The gap you're trying to close
There's a tension built into any technical product.
R&D and marketing are good at different things, and both are necessary. Engineering produces the product; marketing is how anyone finds out it exists and why they should care. But the two groups naturally operate from different instincts. Engineers reach for architecture, internals, and precision. Marketers reach for clarity, reach, and narrative.
Those instincts don't line up on their own. Deep technical explanations overwhelm most buyers. High-level pitches leave technical buyers suspicious. And in the middle is a gap between what the product is and how customers understand what it does for them.
Closing that gap is roughly what technical marketing is for. Your job is to translate technical depth into explanations of how the product solves a real customer problem, without oversimplifying to the point where an engineer in the room rolls their eyes.
The frame I find useful for doing that is what I call the Lego Level.
What I mean by the Lego Level
Think about how Lego sells their sets. The box doesn't show a pile of plastic bricks. It shows a race car, a spaceship, a castle. The pieces are present, but the thing you're being sold is what you can build with them.
That split is the part worth stealing.
A good Lego Level for a piece of content sits at the altitude where the reader can see what they're building and which pieces matter, without getting buried in how the pieces were manufactured. Too high and it's a marketing brochure. Too low and it's an architecture doc no buyer will finish.

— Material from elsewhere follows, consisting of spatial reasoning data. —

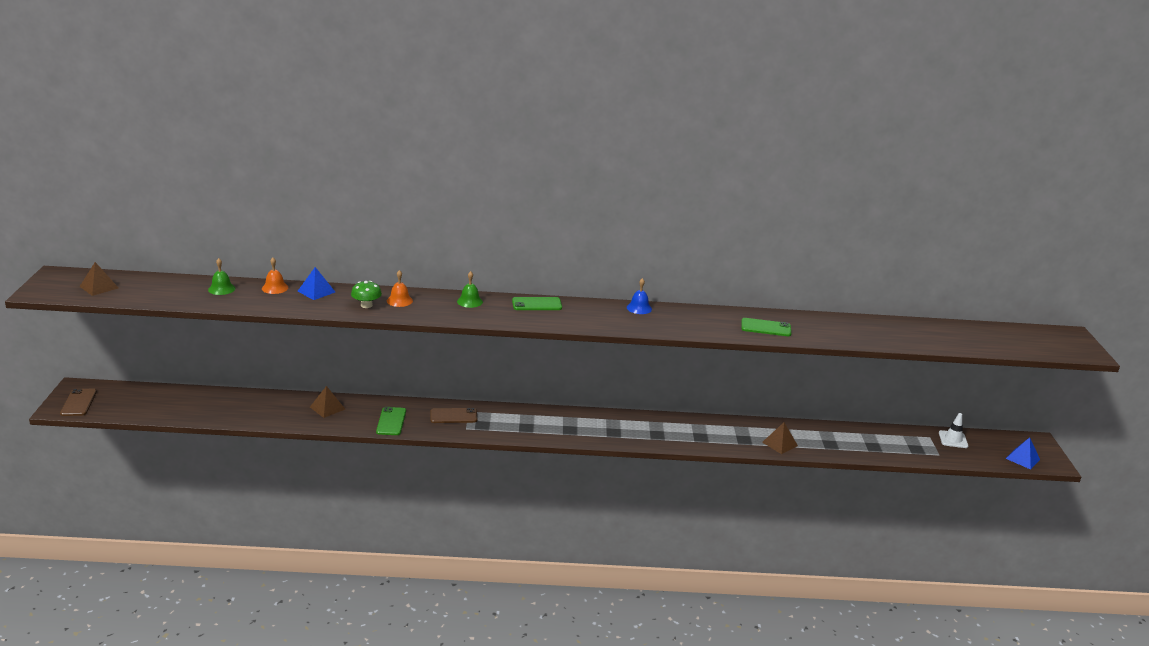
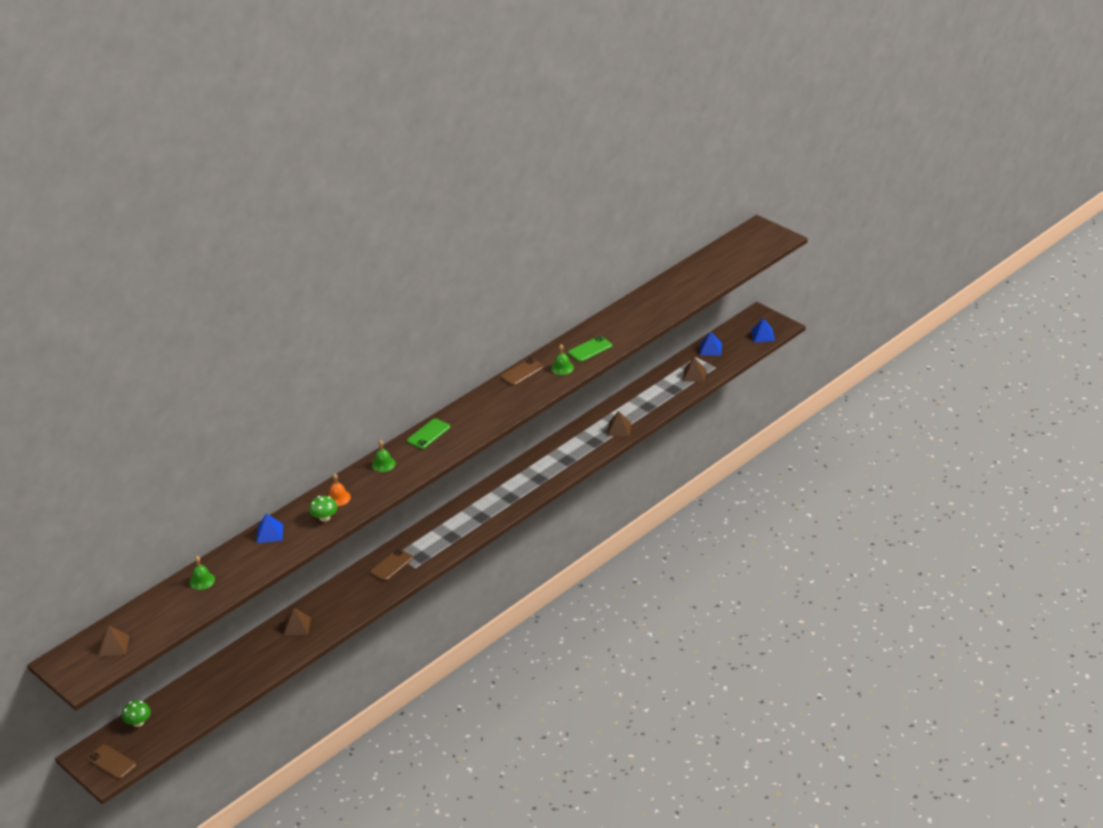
camera: 40 degrees left, 10 degrees up
orange bell [262,258,288,294] -> none
green phone [376,407,406,435] -> none
blue bell [627,278,652,314] -> none
white traffic cone [939,413,968,448] -> blue pyramid [700,331,722,356]
none -> green mushroom [122,700,151,727]
none -> brown phone [500,358,544,386]
none -> green bell [551,344,574,375]
none -> brown pyramid [683,357,706,382]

Three things help me find the altitude.
Start from the outcome
Lego instructions are organized around the finished model, not around the properties of the individual bricks. Features alone don't mean anything to a buyer; they mean something when they're attached to a problem the buyer recognizes.

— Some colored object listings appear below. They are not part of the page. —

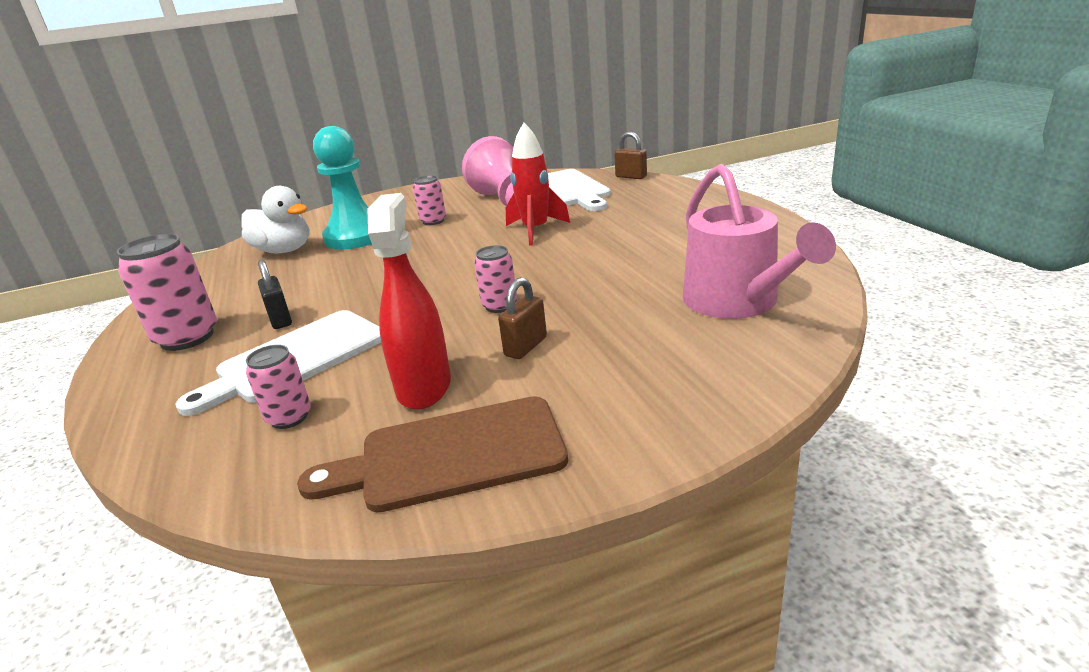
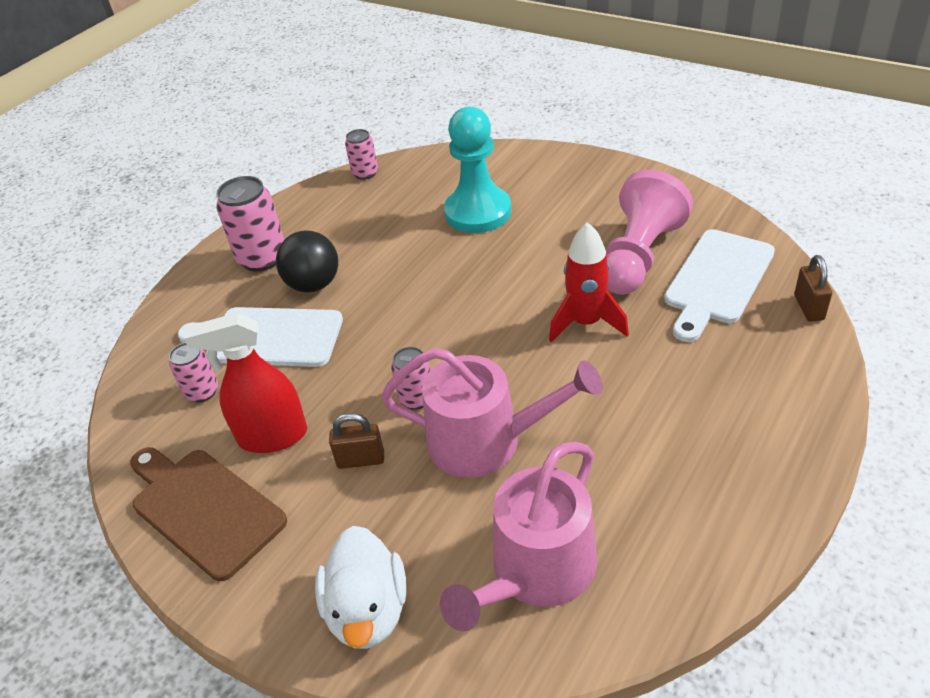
camera: 55 degrees right, 15 degrees up
white duck [242,186,310,253] -> white duck moved to [315,526,406,649]
black padlock [258,259,292,329] -> black ball [276,230,338,292]
red spray bottle [367,193,451,410] -> red spray bottle turned 150 degrees counterclockwise [184,313,307,453]
pink can [413,176,446,225] -> pink can moved to [345,129,378,180]
none -> pink watering can [381,348,603,478]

Before writing, pin down what "castle" you're showing. Pick a real scenario with a realistic environment and a clear before-and-after. Then work backwards from there. When you open with the outcome, everything you describe afterward has somewhere to land.
Skip the injection-molding details
When you sit down to build a Lego set, you don't want a lecture on the chemistry of ABS plastic or the calibration of the molding machines. Those details are true. They are also useless for the job at hand.
The same thing is true of products. Stability, reasonable performance, working auth, basic compatibility – these are table stakes. If they're present, users barely notice them. Where technical marketing tends to get stuck is explaining architecture, dependency choices, or internal complexity that matters enormously to the team building the product and not at all to the buyer using it.
My editing test for this: for every paragraph, ask whether the reader needs it to snap the next piece together. If not, cut it – or move it to a reference doc where someone who actually wants that detail can find it. Architecture posts are great; just don't disguise them as solution content.
Match the builder
Two kinds of buyers show up, and they want very different things.
Some are building the 9,000-piece Death Star. The product is big, the use case is complicated, and if you hand them a bag of parts and wish them luck they'll close the tab. These readers want a sequenced blueprint – the screens, commands, and config they need to get from box to finished build, without being re-taught the fundamentals they already know.
Others just want to play. They don't want a walkthrough. They want to know what pieces exist, how those pieces interconnect, and a handful of examples of what's possible. For them the Lego Level looks like a well-organized parts map: clean API docs, schemas, small recipes. Then you get out of their way.
Most products need both kinds of content. Problems start when you try to serve one reader with content built for the other.
Turning it into a habit
Nothing about this is a one-time exercise. A few things I try to do every time:
- Decide on the finished build before writing. A real problem, a realistic environment, a clear outcome. If I can't name those, I'm not ready to write yet.
- Use the customer's language for the pieces. Internal feature names and project codenames creep into drafts. Replace them with whatever a new user would call the thing.
- Show how pieces connect. Diagrams, short walkthroughs, and code samples that mirror a real workflow beat isolated feature descriptions almost every time.
- Move internals out of solution content. If a paragraph is really about how something is built rather than how to use it, it belongs in a reference or architecture post.
- Write for more than one altitude. Step-by-step guides for the first group; quickstart repos, API references, and diagrams for the second.
The short version: stop describing the bricks. Start showing what gets built with them.